Ecommerce Wars: Rakuten vs. Amazon Japan
When thinking about Japan’s e-commerce market, 3 major company names immediately spring to mind; Yahoo! Shopping (Lohaco), Amazon and Rakuten.
Rakuten has primarily been the frontrunner of the 3 in terms of e-commerce sales, perhaps due to their Rakuten Super Points scheme. The loyalty program rewards customers with points for using all the different services they provide – points that can also be redeemed on any of their services. However, innovative companies such as Amazon have successfully fulfilled customer needs by incorporating internet technology to their strategies. Recently Amazon Japan has increased its Japanese marketplace presence thanks to its superior logistics capabilities and focus on price and convenience. Although Amazon Japan has not taken much of Rakuten’s market share of sales, they have replaced a lot of Lohaco’s.

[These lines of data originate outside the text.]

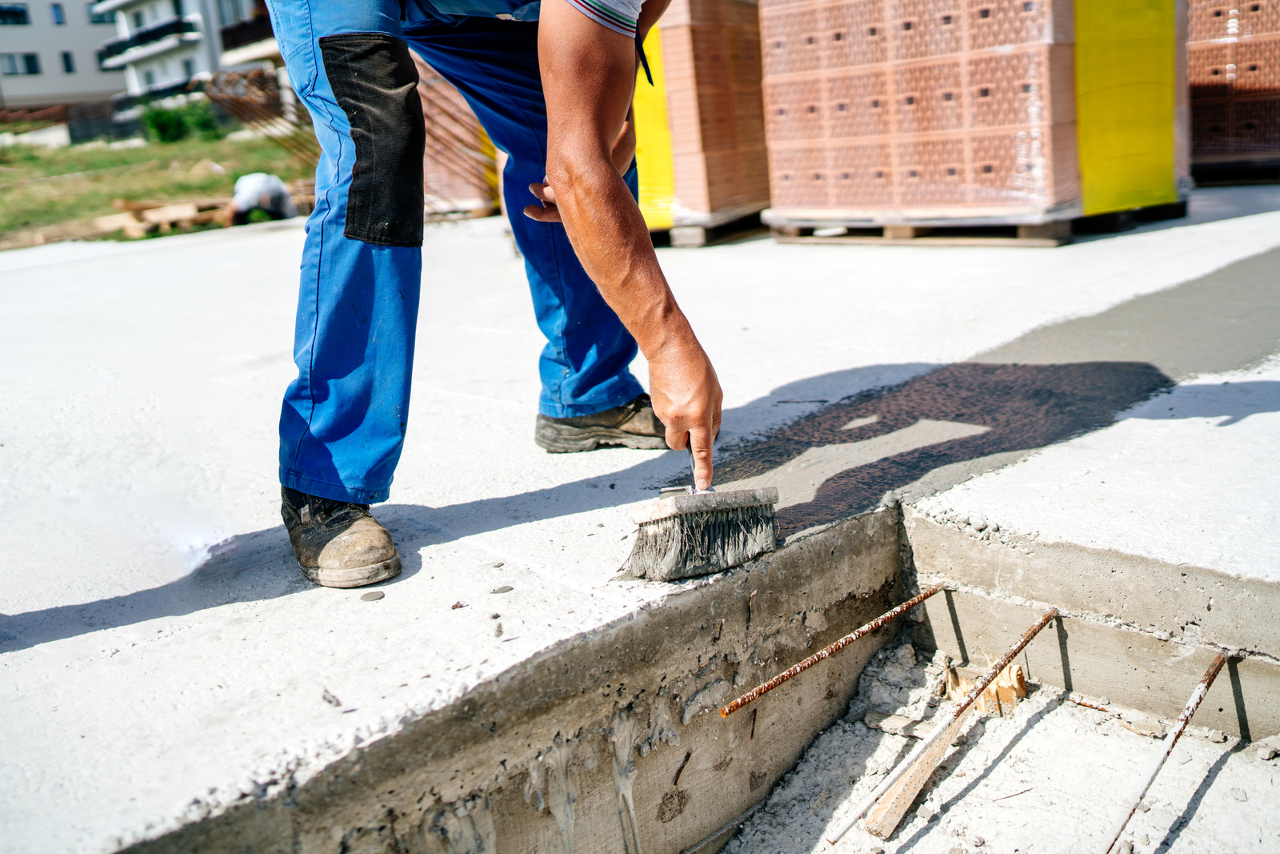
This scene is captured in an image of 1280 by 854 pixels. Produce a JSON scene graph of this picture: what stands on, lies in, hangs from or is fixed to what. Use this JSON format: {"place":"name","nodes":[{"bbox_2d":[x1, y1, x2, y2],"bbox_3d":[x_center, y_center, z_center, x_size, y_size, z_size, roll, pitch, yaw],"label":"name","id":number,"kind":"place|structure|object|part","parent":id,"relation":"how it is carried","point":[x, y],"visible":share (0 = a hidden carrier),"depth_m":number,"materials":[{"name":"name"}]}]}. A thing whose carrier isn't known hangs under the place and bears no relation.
{"place":"outdoors","nodes":[
{"label":"outdoors","id":0,"kind":"place"},
{"bbox_2d":[0,0,126,109],"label":"apartment building","id":1,"kind":"structure","parent":0,"point":[109,90],"materials":[{"name":"white paint"}]},
{"bbox_2d":[0,3,29,25],"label":"window","id":2,"kind":"structure","parent":1,"relation":"in","point":[23,16],"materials":[{"name":"black"}]},
{"bbox_2d":[0,51,41,74],"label":"window","id":3,"kind":"structure","parent":1,"relation":"in","point":[34,63],"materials":[{"name":"glass"}]},
{"bbox_2d":[49,1,66,24],"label":"window","id":4,"kind":"structure","parent":1,"relation":"in","point":[58,16],"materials":[{"name":"blue glass"}]},
{"bbox_2d":[59,51,75,72],"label":"window","id":5,"kind":"structure","parent":1,"relation":"in","point":[66,61],"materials":[{"name":"black glass"}]},
{"bbox_2d":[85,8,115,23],"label":"window","id":6,"kind":"structure","parent":1,"relation":"in","point":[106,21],"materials":[{"name":"teal glass"}]},
{"bbox_2d":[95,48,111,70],"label":"window","id":7,"kind":"structure","parent":1,"relation":"in","point":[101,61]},
{"bbox_2d":[0,131,316,248],"label":"lawn","id":8,"kind":"structure","parent":0,"point":[63,182],"materials":[{"name":"green plant"}]},
{"bbox_2d":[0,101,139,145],"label":"fence","id":9,"kind":"object","parent":8,"relation":"on","point":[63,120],"visible":0.61,"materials":[{"name":"brown"}]},
{"bbox_2d":[93,197,235,238],"bbox_3d":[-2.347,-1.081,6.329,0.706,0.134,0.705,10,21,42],"label":"wood pile","id":10,"kind":"object","parent":8,"relation":"on","point":[171,212],"visible":0.83,"depth_m":6.18,"materials":[{"name":"brown wood"}]},
{"bbox_2d":[137,99,222,143],"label":"shrub","id":11,"kind":"object","parent":8,"relation":"on","point":[169,126],"visible":0.89,"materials":[{"name":"green plant"}]},
{"bbox_2d":[200,66,319,166],"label":"rebar","id":12,"kind":"object","parent":8,"relation":"on","point":[274,98],"visible":0.54,"depth_m":7.07,"materials":[{"name":"brown"}]},
{"bbox_2d":[229,171,296,222],"bbox_3d":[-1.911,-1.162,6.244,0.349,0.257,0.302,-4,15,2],"label":"white bag","id":13,"kind":"object","parent":8,"relation":"on","point":[251,180],"visible":0.93,"depth_m":6.16,"materials":[{"name":"white"}]},
{"bbox_2d":[93,0,288,111],"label":"apartment building","id":14,"kind":"structure","parent":0,"point":[138,55],"materials":[{"name":"white paint"}]},
{"bbox_2d":[98,19,195,59],"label":"balcony","id":15,"kind":"structure","parent":14,"relation":"attached to","point":[154,33],"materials":[{"name":"black"}]},
{"bbox_2d":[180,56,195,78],"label":"window","id":16,"kind":"structure","parent":14,"relation":"in","point":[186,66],"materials":[{"name":"grey"}]},
{"bbox_2d":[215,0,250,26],"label":"window","id":17,"kind":"structure","parent":14,"relation":"in","point":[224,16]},
{"bbox_2d":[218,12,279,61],"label":"balcony","id":18,"kind":"structure","parent":14,"relation":"attached to","point":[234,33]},
{"bbox_2d":[0,188,1279,846],"label":"concrete pavement","id":19,"kind":"structure","parent":0,"point":[565,521],"materials":[{"name":"grey concrete"}]},
{"bbox_2d":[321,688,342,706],"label":"debris","id":20,"kind":"object","parent":19,"relation":"on","point":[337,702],"visible":0.95,"depth_m":0.73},
{"bbox_2d":[359,589,384,601],"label":"wet spot","id":21,"kind":"object","parent":19,"relation":"on","point":[366,596],"visible":0.97,"depth_m":0.91,"materials":[{"name":"grey concrete"}]},
{"bbox_2d":[414,52,502,218],"bbox_3d":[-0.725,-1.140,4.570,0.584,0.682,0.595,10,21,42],"label":"brick pallet","id":22,"kind":"object","parent":19,"relation":"on","point":[426,108],"visible":0.31,"depth_m":4.34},
{"bbox_2d":[264,0,719,584],"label":"man","id":23,"kind":"object","parent":19,"relation":"on","point":[559,182],"visible":0.98,"depth_m":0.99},
{"bbox_2d":[626,433,779,580],"bbox_3d":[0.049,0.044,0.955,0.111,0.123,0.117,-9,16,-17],"label":"brush","id":24,"kind":"object","parent":23,"relation":"in","point":[730,521],"visible":0.98,"depth_m":0.93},
{"label":"handle","id":25,"kind":"part","parent":24,"relation":"part of","materials":[{"name":"metal"}]},
{"bbox_2d":[489,584,514,594],"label":"wet spot","id":26,"kind":"object","parent":19,"relation":"on","point":[499,590],"visible":0.97,"depth_m":0.90,"materials":[{"name":"grey concrete"}]},
{"bbox_2d":[646,210,769,246],"bbox_3d":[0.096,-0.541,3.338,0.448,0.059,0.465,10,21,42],"label":"wooden pallet","id":27,"kind":"object","parent":19,"relation":"on","point":[755,225],"visible":0.36,"depth_m":3.10,"materials":[{"name":"brown wood"}]},
{"bbox_2d":[633,0,771,236],"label":"brick pallet","id":28,"kind":"object","parent":27,"relation":"on","point":[732,66],"visible":0.53,"depth_m":3.08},
{"bbox_2d":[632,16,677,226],"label":"yellow panel","id":29,"kind":"object","parent":28,"relation":"attached to","point":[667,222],"visible":0.27,"depth_m":2.90,"materials":[{"name":"yellow plastic"}]},
{"bbox_2d":[716,585,945,716],"bbox_3d":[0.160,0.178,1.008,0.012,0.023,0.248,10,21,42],"label":"rebar","id":30,"kind":"object","parent":19,"relation":"in","point":[738,705],"visible":0.96,"depth_m":0.99,"materials":[{"name":"metal"}]},
{"bbox_2d":[828,604,1059,840],"bbox_3d":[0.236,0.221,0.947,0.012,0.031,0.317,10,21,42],"label":"rebar","id":31,"kind":"object","parent":19,"relation":"in","point":[1046,618],"visible":0.96,"depth_m":0.93,"materials":[{"name":"metal"}]},
{"bbox_2d":[767,200,1188,246],"bbox_3d":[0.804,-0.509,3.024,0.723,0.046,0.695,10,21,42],"label":"wooden pallet","id":32,"kind":"object","parent":19,"relation":"on","point":[900,230],"visible":0.5,"depth_m":2.77,"materials":[{"name":"brown wood"}]},
{"bbox_2d":[761,0,1183,230],"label":"bricks","id":33,"kind":"object","parent":32,"relation":"on","point":[973,200],"visible":0.87,"depth_m":2.73,"materials":[{"name":"orange brick"}]},
{"bbox_2d":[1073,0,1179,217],"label":"yellow panel","id":34,"kind":"object","parent":33,"relation":"attached to","point":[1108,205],"visible":0.58,"depth_m":2.70,"materials":[{"name":"yellow plastic"}]},
{"bbox_2d":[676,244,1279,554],"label":"concrete strip","id":35,"kind":"object","parent":19,"relation":"on","point":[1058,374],"visible":0.65,"depth_m":1.35,"materials":[{"name":"grey concrete"}]},
{"bbox_2d":[1104,648,1236,853],"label":"rebar","id":36,"kind":"object","parent":19,"relation":"in","point":[1201,698],"visible":0.98,"depth_m":0.86,"materials":[{"name":"metal"}]},
{"bbox_2d":[1190,156,1279,186],"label":"wooden pallet","id":37,"kind":"object","parent":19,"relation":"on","point":[1256,180],"visible":0.66,"depth_m":3.58,"materials":[{"name":"brown wood"}]},
{"bbox_2d":[1187,0,1279,172],"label":"brick pallet","id":38,"kind":"object","parent":37,"relation":"on","point":[1214,30],"visible":0.7,"depth_m":3.60,"materials":[{"name":"brick"}]},
{"bbox_2d":[711,631,1279,850],"label":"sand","id":39,"kind":"structure","parent":0,"point":[1033,733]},
{"bbox_2d":[863,709,931,738],"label":"concrete chunk","id":40,"kind":"object","parent":39,"relation":"on","point":[875,722],"visible":0.9,"depth_m":1.02,"materials":[{"name":"grey concrete"}]},
{"bbox_2d":[864,724,959,838],"bbox_3d":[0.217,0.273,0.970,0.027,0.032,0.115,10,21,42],"label":"wooden plank","id":41,"kind":"object","parent":39,"relation":"on","point":[913,790],"visible":0.9,"depth_m":0.95,"materials":[{"name":"brown wood"}]},
{"bbox_2d":[944,656,1029,716],"bbox_3d":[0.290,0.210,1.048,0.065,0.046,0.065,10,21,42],"label":"wood scrap","id":42,"kind":"object","parent":39,"relation":"on","point":[1018,675],"visible":0.63,"depth_m":1.03,"materials":[{"name":"brown wood"}]},
{"bbox_2d":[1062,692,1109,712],"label":"rebar","id":43,"kind":"object","parent":39,"relation":"on","point":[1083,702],"visible":0.9,"depth_m":1.03,"materials":[{"name":"metal"}]},
{"bbox_2d":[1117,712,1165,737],"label":"wood scrap","id":44,"kind":"object","parent":39,"relation":"on","point":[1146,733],"visible":0.94,"depth_m":0.97,"materials":[{"name":"beige wood"}]},
{"bbox_2d":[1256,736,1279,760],"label":"stone","id":45,"kind":"object","parent":39,"relation":"on","point":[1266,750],"visible":0.98,"depth_m":0.86,"materials":[{"name":"grey stone"}]}
]}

More recent reports suggest that Amazon.co.jp achieves 15.3M visitors a day whereas Rakuten receives 7.01M – suggesting that Amazon’s site is fast becoming more popular in Japan. Those wanting to expand their business into Japan should certainly investigate whether Amazon.co.jp may be the best marketplace to sell on. Amazon has also invested in setting up a network of distribution centres within Japan which will prevent vendors and sellers who do not have established distribution, logistics and marketing teams overseas from struggling with the lack of resources that those who sell on Rakuten might find.
Since Rakuten allows its merchants full control over their products on their site, if international merchants are unaware of cultural differences, they may find themselves unable to establish their brands properly within the Japanese market. For example, since more than 99% of Japan’s population only speak Japanese, it is necessary for a brand to have in-depth translation on their site.